This Gardening Tip can Lead to 30% Faster Home-Grown Food with 80% Less Water
What if you could grow more food with less water in something that takes up only 8 square feet of your livable outdoor space? You also won’t need soil, and you’ll do no weeding. Further, you’ll enjoy organic, pesticide and herbicide free food that you grow yourself. Sound too good to be true? A company making something called the ‘Pyramid Garden’ has you covered.
The pictures on their site are hard to believe, but these growing systems might be the answer to poisoned soil, limited growing space, and shrinking water supplies.
The plants grow by spraying nutrient dense water on the roots that hang inside the pyramid. As excess water drips back into a tray, it is filtered and recycled. Since these novel systems reduce the need for water by up to 80%, they could  answer food sovereignty in places that are already experiencing droughts.
These are places like California, which is suffering from water shortages across 60% of the state. Other states include Salt lake City, Utah, Nashville, Tennessee, and Greenville, South Carolina – all states currently suffering from low water tables.
Desertification of many countries is also causing droughts, making viable crop acreage more and more scarce. Imaginative systems like the Pyramid Garden may be able to make a difference.
Since the Pyramid Garden doesn’t use soil, that means that the millions of acres of polluted land that has been drenched with glyphosate, neonicotinoids, and other pesticides could be remedied while people still had access to organic food.
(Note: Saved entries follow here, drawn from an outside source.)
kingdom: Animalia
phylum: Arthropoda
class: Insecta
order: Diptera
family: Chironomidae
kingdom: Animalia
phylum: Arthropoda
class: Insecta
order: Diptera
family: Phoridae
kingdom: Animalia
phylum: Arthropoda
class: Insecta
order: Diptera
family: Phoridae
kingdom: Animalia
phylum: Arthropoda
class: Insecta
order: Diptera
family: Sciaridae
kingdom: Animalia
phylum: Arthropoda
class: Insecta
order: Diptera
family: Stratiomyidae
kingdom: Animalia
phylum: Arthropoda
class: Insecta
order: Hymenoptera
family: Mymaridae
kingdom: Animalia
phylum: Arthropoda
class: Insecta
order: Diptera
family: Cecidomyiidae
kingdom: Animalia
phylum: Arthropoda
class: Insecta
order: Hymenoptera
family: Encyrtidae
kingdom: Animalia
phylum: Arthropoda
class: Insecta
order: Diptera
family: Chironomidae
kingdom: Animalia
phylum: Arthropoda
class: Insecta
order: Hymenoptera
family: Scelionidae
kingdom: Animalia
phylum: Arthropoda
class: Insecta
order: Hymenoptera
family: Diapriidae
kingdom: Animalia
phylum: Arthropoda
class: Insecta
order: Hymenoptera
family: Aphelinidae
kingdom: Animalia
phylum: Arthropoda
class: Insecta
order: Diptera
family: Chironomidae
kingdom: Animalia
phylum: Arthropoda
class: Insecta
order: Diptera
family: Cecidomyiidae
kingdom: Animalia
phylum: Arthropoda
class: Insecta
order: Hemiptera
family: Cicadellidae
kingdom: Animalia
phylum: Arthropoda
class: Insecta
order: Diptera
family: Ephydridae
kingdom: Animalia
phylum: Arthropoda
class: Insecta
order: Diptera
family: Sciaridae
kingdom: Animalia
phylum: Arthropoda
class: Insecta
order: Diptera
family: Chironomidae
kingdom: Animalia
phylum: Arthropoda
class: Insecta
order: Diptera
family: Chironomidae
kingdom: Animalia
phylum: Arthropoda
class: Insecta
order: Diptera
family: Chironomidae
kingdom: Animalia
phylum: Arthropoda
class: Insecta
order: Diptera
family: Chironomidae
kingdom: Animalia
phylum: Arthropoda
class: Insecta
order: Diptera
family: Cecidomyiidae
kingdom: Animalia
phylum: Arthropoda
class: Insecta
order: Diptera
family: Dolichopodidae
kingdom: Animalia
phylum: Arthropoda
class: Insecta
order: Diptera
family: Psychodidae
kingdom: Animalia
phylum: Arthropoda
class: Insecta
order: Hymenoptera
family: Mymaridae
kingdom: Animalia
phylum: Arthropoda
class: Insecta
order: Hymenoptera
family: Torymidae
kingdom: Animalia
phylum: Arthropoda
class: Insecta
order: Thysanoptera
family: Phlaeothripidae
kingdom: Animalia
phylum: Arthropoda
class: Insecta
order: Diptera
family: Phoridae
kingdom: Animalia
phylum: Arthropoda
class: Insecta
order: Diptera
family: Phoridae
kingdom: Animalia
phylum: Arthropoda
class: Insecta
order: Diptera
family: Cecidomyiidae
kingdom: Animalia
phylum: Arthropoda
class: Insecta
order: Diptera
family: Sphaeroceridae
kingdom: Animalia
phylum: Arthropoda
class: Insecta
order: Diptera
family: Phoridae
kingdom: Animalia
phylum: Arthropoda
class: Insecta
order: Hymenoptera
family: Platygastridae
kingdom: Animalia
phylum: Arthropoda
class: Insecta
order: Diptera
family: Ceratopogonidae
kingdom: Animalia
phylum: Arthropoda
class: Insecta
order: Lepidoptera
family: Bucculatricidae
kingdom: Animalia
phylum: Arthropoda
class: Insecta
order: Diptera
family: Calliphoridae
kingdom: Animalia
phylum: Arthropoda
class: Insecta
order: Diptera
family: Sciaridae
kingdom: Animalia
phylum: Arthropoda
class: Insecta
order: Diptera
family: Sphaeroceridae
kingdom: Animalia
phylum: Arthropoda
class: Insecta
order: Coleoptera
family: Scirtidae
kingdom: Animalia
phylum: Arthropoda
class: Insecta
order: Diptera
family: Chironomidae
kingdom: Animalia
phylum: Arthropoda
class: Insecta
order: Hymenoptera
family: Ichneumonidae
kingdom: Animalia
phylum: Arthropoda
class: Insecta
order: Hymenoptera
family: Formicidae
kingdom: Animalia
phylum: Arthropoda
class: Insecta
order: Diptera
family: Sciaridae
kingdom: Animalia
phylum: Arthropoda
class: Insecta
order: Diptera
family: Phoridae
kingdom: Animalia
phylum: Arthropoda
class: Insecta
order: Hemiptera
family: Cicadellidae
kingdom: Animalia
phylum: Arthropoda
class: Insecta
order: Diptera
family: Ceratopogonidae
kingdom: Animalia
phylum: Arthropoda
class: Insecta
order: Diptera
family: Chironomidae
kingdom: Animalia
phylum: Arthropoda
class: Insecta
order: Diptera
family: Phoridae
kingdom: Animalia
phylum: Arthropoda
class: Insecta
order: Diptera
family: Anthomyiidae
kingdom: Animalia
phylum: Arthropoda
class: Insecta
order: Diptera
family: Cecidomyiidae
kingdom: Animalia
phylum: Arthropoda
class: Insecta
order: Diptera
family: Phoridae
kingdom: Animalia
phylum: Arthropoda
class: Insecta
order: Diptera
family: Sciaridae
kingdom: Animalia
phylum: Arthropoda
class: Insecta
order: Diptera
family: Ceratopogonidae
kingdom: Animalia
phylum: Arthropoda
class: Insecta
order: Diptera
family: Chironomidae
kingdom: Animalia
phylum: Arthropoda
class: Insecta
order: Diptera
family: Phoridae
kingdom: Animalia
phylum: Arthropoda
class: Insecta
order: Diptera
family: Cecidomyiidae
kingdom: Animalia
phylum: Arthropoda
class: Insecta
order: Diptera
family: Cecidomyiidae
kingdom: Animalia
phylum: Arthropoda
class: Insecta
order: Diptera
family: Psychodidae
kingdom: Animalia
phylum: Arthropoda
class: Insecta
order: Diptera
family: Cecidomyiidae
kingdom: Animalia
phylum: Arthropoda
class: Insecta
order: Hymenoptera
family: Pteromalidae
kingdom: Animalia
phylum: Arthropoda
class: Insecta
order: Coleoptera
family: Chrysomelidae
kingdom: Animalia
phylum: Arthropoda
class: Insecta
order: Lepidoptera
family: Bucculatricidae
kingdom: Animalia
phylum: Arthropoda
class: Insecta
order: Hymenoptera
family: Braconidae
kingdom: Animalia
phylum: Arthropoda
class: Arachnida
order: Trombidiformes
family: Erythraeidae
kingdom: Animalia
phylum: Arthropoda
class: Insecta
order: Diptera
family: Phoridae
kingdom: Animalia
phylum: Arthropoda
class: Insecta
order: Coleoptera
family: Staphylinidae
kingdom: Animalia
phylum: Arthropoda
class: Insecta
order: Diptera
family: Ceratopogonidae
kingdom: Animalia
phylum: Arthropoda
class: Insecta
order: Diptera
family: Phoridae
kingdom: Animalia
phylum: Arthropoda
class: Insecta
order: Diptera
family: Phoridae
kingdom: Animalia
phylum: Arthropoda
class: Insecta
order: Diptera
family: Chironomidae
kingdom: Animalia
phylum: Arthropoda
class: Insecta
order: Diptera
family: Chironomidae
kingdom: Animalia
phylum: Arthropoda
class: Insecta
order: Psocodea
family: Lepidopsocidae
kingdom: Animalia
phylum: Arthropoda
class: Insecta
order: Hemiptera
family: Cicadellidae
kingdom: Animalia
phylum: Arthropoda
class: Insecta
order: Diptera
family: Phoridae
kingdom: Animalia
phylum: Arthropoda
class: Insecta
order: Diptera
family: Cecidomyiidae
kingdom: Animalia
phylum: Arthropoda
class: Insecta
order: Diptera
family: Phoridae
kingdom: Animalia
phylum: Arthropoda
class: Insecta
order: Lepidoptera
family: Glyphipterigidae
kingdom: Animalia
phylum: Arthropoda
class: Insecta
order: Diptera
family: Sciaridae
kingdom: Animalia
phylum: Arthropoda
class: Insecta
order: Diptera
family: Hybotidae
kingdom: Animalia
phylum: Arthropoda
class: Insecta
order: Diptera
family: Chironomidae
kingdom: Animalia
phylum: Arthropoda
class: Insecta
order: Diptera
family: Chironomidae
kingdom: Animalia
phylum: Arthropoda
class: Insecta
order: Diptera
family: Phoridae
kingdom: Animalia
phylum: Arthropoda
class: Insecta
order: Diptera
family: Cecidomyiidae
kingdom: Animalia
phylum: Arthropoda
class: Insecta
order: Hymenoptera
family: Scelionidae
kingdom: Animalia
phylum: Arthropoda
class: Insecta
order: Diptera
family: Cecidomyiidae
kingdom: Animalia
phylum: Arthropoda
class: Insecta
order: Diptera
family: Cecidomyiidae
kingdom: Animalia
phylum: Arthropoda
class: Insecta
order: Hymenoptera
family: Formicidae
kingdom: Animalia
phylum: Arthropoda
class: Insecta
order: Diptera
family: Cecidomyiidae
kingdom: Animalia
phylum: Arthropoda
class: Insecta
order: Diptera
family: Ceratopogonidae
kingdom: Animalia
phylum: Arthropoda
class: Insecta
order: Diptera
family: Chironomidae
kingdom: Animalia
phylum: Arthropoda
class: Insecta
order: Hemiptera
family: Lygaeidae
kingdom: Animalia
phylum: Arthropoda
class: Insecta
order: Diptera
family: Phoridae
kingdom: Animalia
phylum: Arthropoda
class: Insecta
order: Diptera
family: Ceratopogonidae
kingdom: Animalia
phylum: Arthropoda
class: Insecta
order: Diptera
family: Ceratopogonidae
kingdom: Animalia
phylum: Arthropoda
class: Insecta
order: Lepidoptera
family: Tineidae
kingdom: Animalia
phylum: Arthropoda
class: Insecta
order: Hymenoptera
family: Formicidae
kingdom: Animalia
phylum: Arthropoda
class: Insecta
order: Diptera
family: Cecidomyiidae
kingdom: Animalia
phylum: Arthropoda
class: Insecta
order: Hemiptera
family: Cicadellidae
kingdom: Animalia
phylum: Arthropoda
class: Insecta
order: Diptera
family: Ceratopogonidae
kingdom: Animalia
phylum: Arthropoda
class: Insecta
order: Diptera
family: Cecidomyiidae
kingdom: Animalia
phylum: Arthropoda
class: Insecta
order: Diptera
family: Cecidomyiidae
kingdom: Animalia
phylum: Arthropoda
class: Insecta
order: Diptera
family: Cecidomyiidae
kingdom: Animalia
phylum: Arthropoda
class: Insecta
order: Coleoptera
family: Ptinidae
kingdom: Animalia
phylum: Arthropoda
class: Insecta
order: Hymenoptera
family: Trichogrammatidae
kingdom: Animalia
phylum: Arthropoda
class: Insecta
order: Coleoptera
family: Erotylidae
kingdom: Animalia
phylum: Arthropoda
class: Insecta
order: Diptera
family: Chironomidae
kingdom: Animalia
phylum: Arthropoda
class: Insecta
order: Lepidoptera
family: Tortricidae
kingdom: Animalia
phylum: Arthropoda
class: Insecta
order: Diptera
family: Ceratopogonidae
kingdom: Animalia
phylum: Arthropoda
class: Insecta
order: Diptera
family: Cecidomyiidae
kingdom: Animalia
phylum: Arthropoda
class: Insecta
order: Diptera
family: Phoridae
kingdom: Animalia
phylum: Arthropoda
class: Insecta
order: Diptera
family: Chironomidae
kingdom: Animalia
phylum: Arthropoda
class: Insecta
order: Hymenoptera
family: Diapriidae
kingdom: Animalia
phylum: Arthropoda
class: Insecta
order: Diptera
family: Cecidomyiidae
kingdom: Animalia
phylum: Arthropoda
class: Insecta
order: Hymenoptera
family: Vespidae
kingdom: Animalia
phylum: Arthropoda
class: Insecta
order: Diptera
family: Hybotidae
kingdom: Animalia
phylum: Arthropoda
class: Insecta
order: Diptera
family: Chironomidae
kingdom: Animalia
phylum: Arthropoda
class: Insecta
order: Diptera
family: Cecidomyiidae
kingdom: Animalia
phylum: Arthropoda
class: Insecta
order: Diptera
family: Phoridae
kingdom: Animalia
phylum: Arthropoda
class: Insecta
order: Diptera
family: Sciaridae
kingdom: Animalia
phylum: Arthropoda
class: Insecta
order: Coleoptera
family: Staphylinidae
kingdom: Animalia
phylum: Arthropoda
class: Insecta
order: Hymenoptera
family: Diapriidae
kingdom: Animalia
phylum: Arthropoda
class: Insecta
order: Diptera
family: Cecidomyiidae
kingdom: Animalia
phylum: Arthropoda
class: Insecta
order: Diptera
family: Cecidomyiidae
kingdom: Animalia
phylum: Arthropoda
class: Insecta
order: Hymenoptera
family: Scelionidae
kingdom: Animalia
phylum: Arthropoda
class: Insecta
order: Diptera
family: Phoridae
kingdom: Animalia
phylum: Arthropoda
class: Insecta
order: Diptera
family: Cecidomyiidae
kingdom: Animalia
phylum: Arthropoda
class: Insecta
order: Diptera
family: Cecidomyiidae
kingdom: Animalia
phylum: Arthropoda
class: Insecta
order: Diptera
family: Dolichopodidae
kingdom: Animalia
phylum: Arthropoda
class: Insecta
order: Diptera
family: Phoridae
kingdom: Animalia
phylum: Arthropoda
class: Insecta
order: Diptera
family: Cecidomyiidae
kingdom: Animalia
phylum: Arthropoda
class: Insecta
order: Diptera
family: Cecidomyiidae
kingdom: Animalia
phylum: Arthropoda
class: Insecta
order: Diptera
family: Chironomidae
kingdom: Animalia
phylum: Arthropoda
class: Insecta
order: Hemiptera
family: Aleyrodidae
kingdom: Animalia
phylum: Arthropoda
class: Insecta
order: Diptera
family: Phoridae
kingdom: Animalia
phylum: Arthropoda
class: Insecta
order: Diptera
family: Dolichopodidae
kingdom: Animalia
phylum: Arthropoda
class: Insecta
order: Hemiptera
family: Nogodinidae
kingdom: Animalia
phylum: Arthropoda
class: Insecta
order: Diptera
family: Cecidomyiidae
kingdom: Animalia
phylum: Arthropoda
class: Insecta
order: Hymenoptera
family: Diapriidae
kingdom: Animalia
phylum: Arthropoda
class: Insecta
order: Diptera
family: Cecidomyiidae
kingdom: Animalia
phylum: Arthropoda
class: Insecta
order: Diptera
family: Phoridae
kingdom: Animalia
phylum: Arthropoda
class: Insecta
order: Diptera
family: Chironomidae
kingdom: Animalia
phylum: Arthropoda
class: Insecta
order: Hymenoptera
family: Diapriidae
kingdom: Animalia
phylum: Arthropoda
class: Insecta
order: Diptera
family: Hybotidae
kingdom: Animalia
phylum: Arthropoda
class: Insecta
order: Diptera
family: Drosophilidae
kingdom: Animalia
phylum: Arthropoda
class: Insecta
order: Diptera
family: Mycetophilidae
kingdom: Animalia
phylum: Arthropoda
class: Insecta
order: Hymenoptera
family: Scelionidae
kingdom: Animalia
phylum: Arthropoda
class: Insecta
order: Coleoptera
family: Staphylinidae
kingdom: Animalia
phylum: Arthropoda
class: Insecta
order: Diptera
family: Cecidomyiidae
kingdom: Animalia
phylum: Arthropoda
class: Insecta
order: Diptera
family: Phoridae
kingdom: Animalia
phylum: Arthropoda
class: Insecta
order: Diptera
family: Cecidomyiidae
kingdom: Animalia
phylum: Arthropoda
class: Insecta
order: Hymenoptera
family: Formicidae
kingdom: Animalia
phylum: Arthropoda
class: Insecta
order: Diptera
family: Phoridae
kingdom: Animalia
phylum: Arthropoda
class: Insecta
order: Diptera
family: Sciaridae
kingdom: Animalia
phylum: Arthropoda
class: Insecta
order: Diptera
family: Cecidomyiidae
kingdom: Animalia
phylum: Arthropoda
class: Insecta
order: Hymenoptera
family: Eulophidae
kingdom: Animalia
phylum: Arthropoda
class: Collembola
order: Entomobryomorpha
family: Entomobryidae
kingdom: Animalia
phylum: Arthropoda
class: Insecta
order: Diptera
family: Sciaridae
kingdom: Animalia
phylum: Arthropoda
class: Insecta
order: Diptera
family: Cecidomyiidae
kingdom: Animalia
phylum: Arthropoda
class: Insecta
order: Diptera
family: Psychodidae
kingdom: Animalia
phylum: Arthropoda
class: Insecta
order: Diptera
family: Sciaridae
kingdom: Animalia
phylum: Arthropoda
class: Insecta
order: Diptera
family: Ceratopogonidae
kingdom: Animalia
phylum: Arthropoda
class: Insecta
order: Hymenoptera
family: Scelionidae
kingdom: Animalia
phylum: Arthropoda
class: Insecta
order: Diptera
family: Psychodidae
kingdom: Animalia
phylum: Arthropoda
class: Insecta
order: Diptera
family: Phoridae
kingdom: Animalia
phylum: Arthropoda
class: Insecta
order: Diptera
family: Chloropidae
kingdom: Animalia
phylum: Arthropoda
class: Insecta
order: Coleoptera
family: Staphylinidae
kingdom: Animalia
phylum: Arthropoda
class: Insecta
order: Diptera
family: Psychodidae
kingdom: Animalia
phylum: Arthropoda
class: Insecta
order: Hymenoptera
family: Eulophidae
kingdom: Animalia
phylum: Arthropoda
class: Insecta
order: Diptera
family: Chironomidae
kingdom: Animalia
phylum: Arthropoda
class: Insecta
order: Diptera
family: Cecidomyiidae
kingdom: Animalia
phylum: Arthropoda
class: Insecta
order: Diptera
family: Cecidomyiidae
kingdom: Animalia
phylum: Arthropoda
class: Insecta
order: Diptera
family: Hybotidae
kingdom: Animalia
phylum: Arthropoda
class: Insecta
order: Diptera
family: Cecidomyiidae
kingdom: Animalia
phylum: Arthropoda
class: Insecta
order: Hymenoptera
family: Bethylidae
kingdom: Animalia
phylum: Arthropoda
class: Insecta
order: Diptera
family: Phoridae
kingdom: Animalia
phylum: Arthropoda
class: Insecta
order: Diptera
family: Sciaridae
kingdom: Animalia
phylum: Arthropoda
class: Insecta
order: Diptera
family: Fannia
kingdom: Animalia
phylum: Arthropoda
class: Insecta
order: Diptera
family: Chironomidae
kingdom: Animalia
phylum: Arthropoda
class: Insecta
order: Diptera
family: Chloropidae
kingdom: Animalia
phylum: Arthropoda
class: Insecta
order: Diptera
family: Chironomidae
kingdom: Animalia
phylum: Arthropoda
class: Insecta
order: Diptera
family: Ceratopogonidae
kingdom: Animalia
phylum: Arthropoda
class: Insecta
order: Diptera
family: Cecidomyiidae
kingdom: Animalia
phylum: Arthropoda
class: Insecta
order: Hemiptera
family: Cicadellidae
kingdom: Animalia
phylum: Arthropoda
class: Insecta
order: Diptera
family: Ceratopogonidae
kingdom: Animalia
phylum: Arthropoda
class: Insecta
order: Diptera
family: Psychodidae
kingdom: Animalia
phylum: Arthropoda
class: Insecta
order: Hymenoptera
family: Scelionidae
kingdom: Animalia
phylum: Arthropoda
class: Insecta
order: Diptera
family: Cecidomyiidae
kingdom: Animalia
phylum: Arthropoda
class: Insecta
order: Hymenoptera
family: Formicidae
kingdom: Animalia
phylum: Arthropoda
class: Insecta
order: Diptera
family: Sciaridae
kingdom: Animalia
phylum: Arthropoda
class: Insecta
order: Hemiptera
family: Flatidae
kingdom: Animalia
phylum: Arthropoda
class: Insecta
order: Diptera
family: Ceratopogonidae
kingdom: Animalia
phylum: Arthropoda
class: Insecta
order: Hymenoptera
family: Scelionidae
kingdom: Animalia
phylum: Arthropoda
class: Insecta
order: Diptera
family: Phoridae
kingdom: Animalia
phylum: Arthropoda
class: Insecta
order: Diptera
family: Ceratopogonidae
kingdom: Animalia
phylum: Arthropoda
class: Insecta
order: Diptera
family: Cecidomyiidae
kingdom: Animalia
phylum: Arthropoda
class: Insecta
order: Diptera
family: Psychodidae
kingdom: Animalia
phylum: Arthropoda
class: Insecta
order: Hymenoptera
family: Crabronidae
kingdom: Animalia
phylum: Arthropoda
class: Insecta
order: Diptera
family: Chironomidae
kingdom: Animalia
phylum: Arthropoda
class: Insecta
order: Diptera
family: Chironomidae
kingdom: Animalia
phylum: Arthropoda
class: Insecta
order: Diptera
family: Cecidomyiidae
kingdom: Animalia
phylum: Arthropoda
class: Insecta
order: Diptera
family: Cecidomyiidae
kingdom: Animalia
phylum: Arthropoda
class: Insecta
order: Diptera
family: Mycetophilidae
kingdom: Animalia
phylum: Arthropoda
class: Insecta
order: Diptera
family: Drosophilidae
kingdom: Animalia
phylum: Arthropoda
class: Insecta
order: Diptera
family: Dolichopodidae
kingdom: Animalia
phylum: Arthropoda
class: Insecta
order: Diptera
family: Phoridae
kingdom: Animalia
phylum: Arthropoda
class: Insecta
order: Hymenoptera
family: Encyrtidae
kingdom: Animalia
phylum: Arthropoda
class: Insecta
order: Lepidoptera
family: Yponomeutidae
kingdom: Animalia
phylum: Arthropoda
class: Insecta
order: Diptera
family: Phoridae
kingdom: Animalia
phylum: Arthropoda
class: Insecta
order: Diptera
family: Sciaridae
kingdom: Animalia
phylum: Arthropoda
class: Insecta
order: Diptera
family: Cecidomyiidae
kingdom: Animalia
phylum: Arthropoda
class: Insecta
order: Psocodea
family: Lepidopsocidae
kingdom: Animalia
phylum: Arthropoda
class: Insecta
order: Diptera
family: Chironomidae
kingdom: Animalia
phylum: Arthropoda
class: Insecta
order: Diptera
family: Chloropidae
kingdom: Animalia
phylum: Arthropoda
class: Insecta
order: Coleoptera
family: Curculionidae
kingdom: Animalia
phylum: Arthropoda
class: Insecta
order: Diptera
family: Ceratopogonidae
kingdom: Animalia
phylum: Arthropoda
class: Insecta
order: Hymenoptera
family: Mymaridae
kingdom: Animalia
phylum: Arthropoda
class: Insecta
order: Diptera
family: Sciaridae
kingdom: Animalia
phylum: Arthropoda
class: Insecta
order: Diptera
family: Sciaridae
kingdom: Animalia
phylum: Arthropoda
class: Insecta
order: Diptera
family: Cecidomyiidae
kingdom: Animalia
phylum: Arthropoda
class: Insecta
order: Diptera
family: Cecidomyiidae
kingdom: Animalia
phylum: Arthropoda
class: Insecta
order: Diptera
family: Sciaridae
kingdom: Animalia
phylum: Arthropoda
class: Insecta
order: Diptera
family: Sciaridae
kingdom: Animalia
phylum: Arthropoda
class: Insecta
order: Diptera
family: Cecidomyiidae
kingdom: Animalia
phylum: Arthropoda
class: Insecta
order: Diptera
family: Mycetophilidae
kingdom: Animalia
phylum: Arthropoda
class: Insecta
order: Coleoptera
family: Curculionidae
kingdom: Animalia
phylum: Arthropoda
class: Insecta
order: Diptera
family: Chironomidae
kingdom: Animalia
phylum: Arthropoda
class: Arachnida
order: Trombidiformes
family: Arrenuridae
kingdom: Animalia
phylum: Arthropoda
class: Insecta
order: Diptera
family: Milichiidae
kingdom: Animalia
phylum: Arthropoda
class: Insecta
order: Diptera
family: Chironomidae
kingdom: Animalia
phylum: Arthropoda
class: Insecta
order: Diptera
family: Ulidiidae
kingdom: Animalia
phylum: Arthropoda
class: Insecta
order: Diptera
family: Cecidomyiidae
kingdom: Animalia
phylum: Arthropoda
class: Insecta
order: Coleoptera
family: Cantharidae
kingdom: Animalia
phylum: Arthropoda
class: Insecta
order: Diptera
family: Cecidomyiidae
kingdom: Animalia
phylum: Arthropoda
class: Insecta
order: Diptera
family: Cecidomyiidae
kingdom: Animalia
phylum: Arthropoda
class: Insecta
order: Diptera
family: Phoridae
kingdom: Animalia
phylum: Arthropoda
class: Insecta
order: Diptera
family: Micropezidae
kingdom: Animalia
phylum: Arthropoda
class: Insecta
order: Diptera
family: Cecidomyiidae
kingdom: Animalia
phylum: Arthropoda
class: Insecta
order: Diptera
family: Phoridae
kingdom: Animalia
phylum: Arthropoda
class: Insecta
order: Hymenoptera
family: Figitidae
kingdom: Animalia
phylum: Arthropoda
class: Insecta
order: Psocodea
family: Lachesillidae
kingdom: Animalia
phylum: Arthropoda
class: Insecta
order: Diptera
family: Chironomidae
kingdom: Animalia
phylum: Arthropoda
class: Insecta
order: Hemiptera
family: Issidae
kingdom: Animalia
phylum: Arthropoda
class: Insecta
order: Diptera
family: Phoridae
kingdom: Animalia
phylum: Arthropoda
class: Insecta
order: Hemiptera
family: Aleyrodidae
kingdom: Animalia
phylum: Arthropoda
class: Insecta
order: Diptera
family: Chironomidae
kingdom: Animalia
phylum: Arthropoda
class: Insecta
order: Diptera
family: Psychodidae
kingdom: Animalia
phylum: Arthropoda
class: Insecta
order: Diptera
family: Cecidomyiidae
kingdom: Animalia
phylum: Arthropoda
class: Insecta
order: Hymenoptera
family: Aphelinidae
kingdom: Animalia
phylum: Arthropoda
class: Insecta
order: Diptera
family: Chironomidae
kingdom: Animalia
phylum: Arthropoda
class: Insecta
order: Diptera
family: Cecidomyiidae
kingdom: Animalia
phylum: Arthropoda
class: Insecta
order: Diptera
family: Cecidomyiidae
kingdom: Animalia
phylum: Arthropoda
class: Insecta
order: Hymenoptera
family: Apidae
Even garden soil can become toxic and needs to be ‘fixed’ before anything should be planted in it.
The best part is that these systems are not pricey, and food can be planted intermittently so that you don’t have to harvest it all at once.  This could also allow for rotation of crops in areas where there is little land. This is good since some foods could be grown with the Pyramid Garden while plots of land were grown over with cover crops, putting nutrients back into the soil.
American agriculture could be much improved with soil remediation. These systems could give our soil a much needed rest.
While this isn’t the only creative idea to address the growing concerns over agriculture created by biotech bulldozing, it is a great start. Other small-scale programs to give people sustainable organic growing practices are also part of the solution.